The implications of this new discovery, code-named RAFTER, were enormous. Not only could we prove beyond any doubt that the Russians were listening to our Watcher frequencies; we could also use the same technique to check the frequencies being listened to on any receiver we could detect inside the Embassy. All we needed was to radiate at the Embassy and listen for the local oscillator overload. The ideas I had nursed since reading the KEYSTONE files were finally in a position to be put into practice. Using RAFTER we could detect which broadcasts from Moscow to illegal agents in the field were being monitored inside the Embassy. RAFTER, potentially, offered us a shattering breakthrough into the hitherto secret world of Soviet illegal communications.

But while RAFTER proved our Watcher communications were a major source of intelligence for the Russians, there was still the question of the missile spy, Linney. Obviously, the investigation of Linney had to be done in such a way that our Watcher radios would not give away the operation. I decided that since radio silence was unrealistic, the best solution was to drastically change the frequencies of the vehicles assigned to the operation. I went to see the Ministry of Defense and asked to pirate one of their military frequencies, seventy megacycles away from the current Watcher frequency, so that the Linney vehicle transmissions would melt into the mass of other military traffic on nearby wavebands. But first I had to install new crystals in the Watcher radio sets so that they could operate on the new frequency.

Every communications radio contains a crystal which controls the frequency at which it can receive or transmit. Rather than risk handling this through MI5 channels, I paid a private visit to my old colleague R.J. Kemp, the Marconi Chief of Research, and asked him if he would produce the new crystals for me in the Great Baddow Laboratory.

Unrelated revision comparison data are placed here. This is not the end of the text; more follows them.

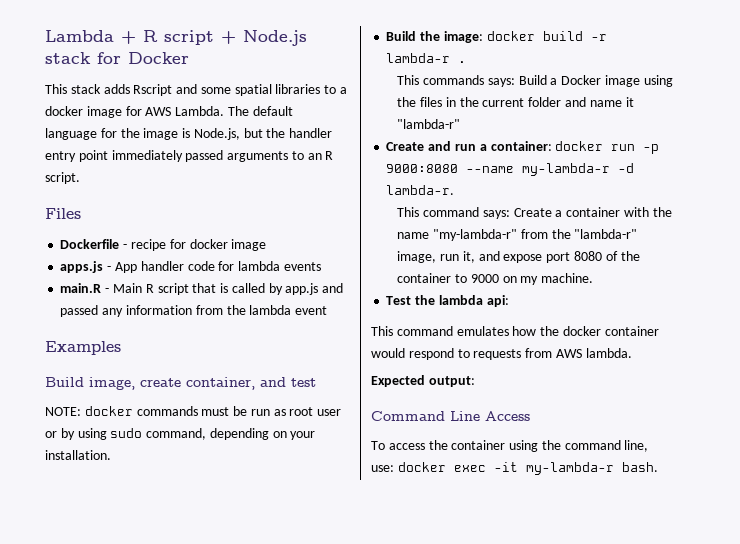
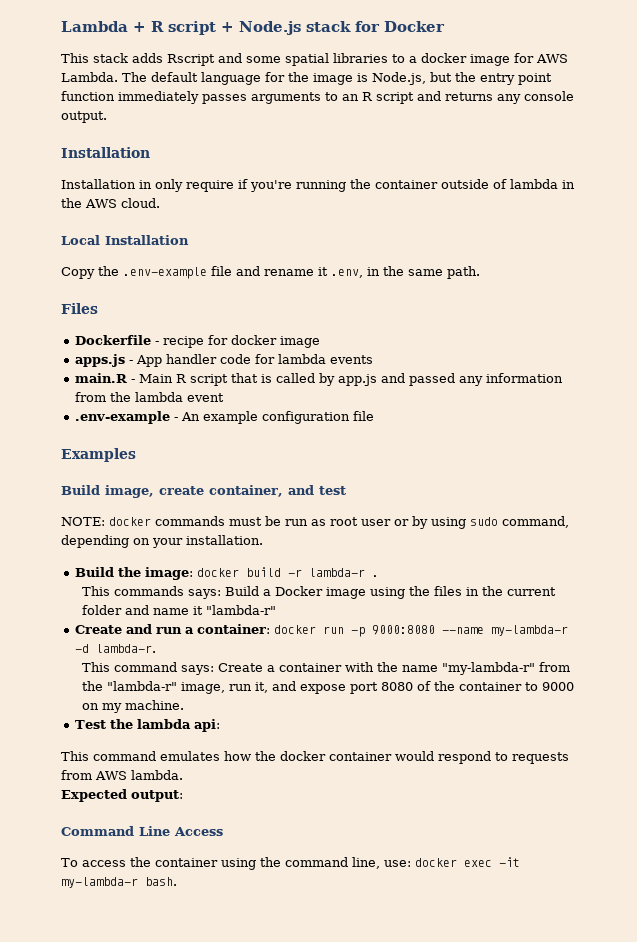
[289,128,333,138] handler -> (476, 77) none
[111,150,224,162] immediately passed -> [61,91,247,104] function immediately passes
[45,172,80,184] script. -> [376,91,574,104] [61,111,107,123] [61,147,150,158] [61,179,575,192] [61,198,160,208] [61,235,189,245] [61,266,480,279] script and returns any console output. // Installation // Installation in only require if you're running the container outside of lambda in the AWS cloud. // Local Installation // Copy the .env-example file and rename it .env, in the same path.
(328, 310) none -> [74,411,374,424] // .env-example - An example configuration file

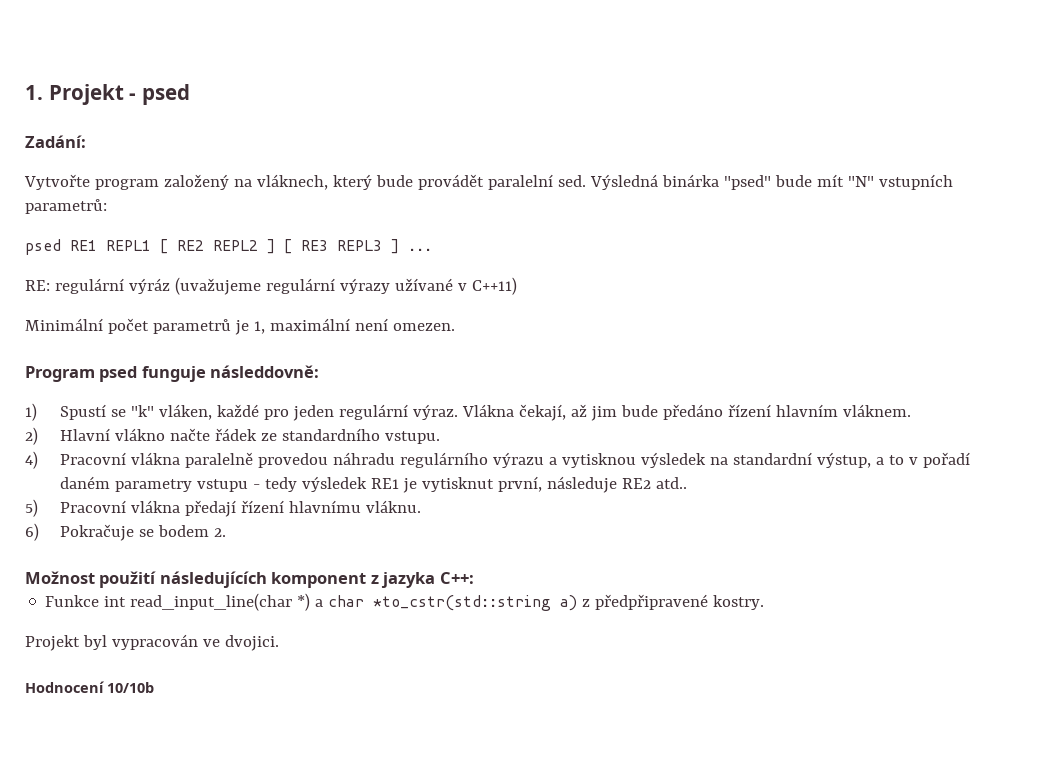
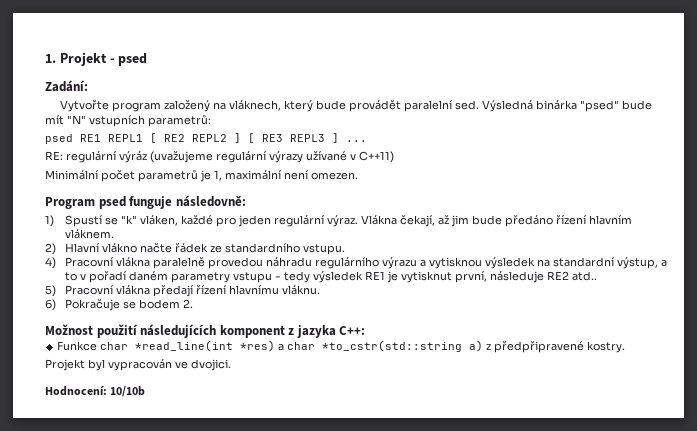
[210,365,320,378] následdovně: -> [175,195,246,207] následovně:
[104,593,311,611] int read_input_line(char *) -> [100,340,276,352] char *read_line(int *res)
[25,681,104,693] Hodnocení -> [45,386,107,396] Hodnocení:

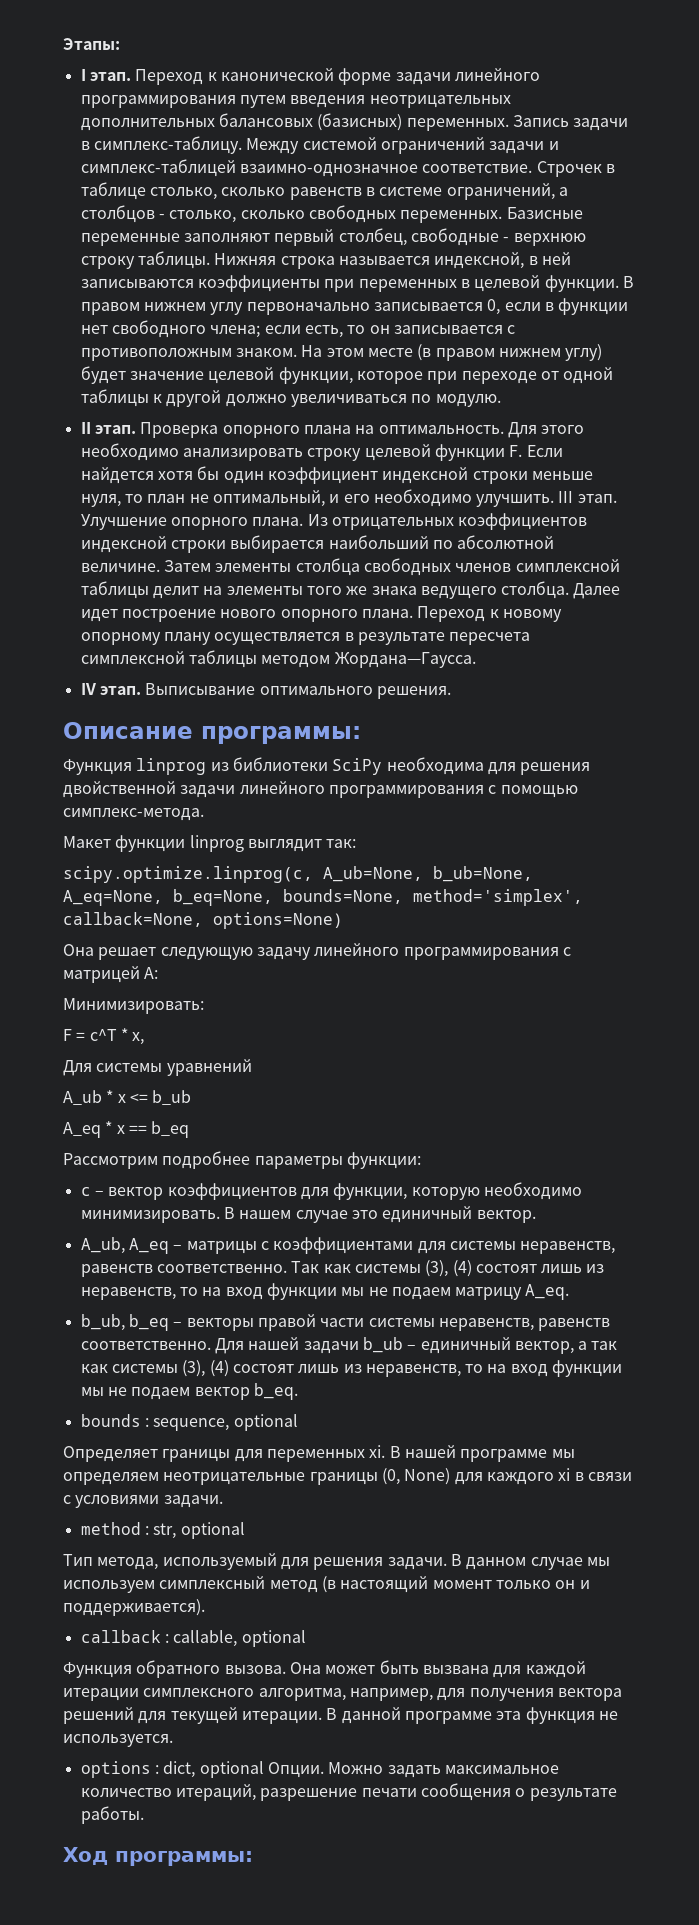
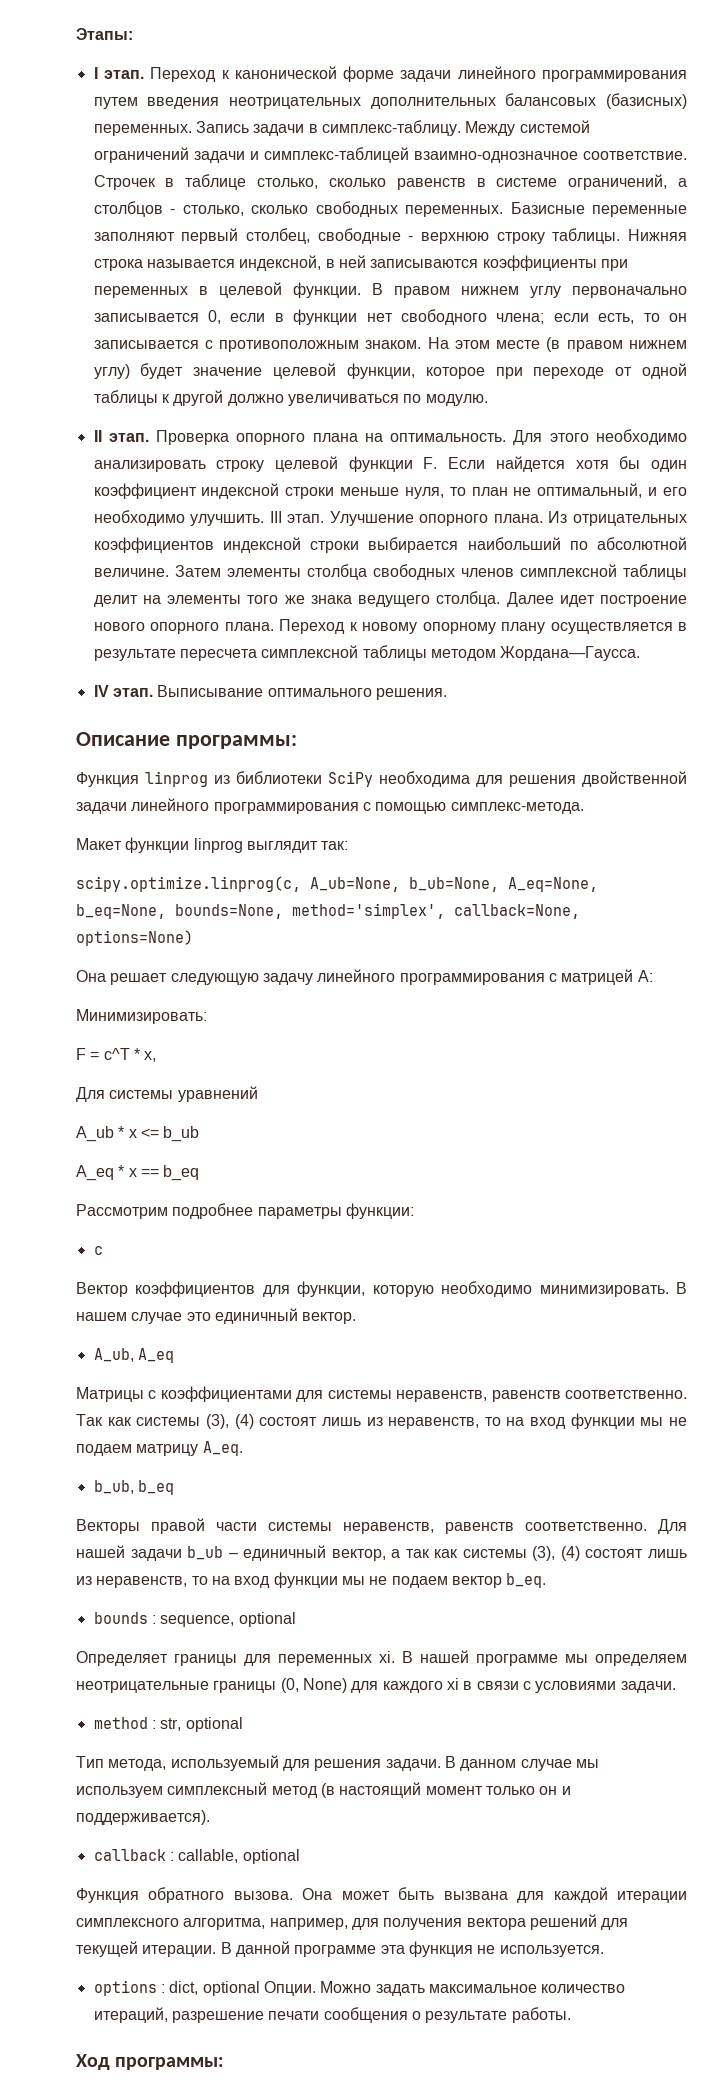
[94,1187,164,1200] – вектор -> [76,1282,128,1297] // Вектор
[173,1241,257,1254] – матрицы -> [76,1387,144,1402] // Матрицы
[173,1318,254,1331] – векторы -> [76,1519,140,1534] // Векторы

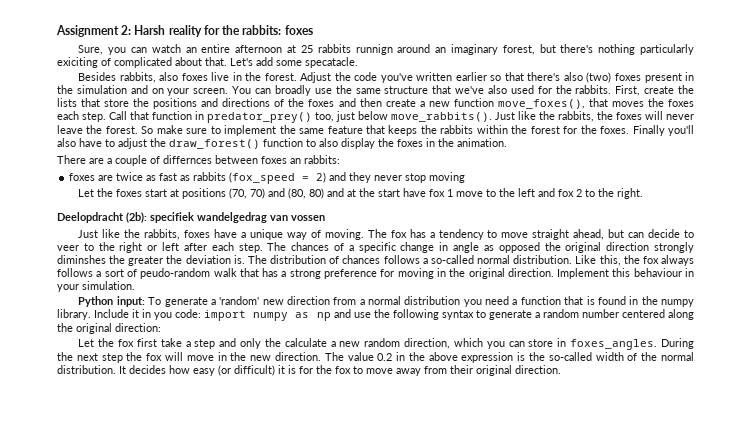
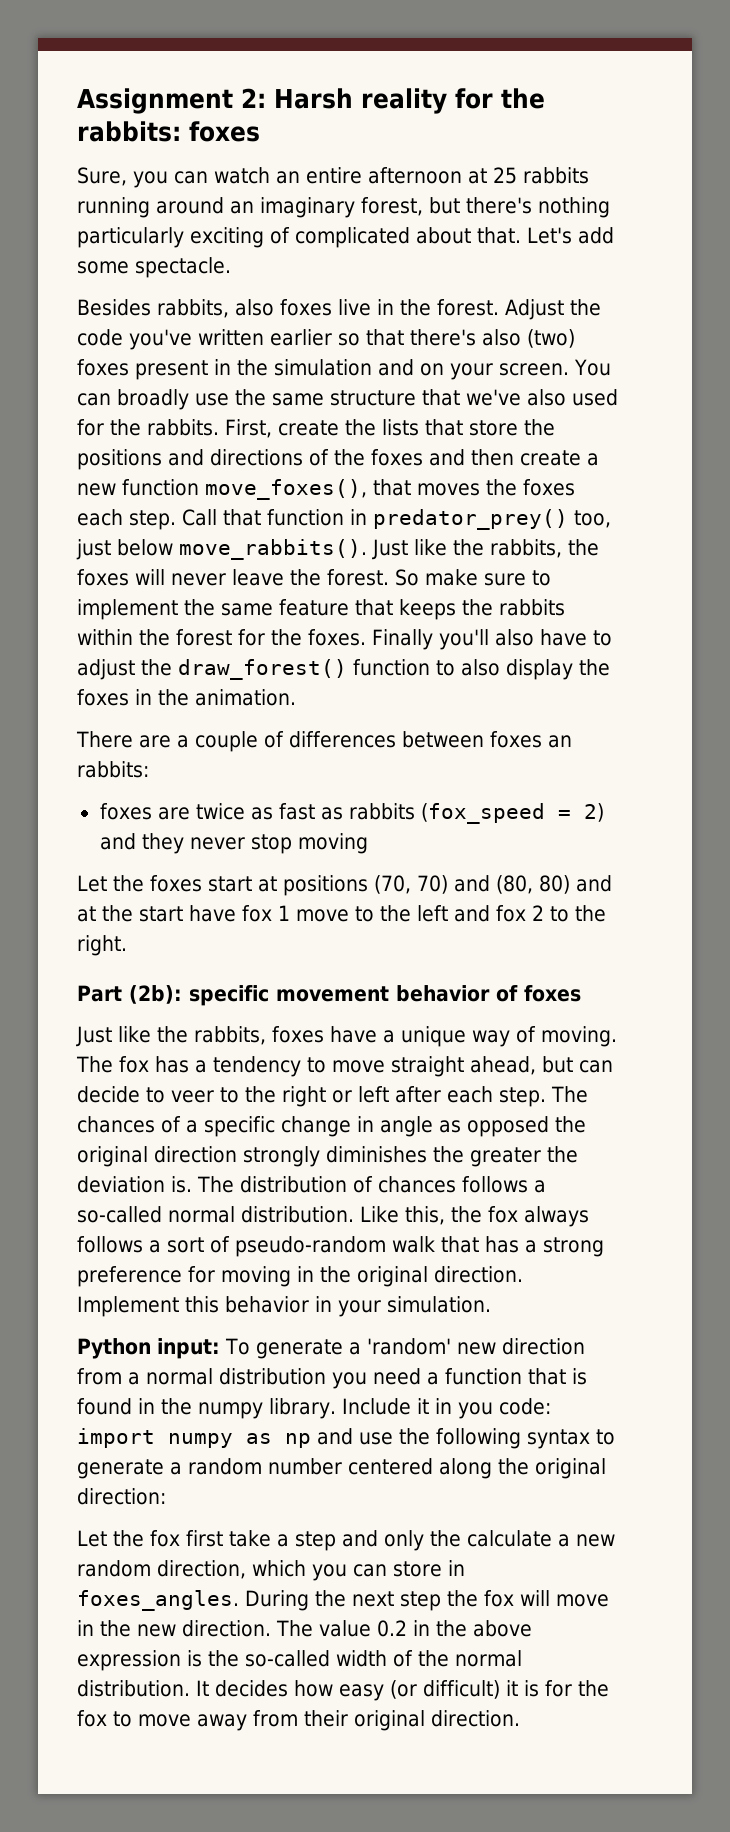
[355,44,393,55] runnign -> [77,197,150,218] running
[57,57,98,68] exiciting -> [190,227,264,248] exciting
[305,57,358,68] specatacle. -> [135,257,231,278] spectacle.
[163,155,212,164] differnces -> [289,731,396,748] differences
[57,212,325,223] Deelopdracht (2b): specifiek wandelgedrag van vossen -> [77,985,581,1006] Part (2b): specific movement behavior of foxes
[57,255,106,264] diminshes -> [326,1146,427,1163] diminishes
[140,268,211,279] peudo-random -> [235,1236,386,1257] pseudo-random
[633,268,682,277] behaviour -> [225,1296,309,1313] behavior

I gave him a sample crystal so he could build one of the correct shape, and stressed that the new frequency should be held only by him and his immediate assistant. As an additional security precaution, we decided to mark the new crystals with an entirely different frequency from the actual one used. Within three weeks Kemp had produced enough crystals for a dozen transmitter and receiver units, and they were installed by the MI5 engineers who normally handled Watcher radios, so as not to raise suspicions.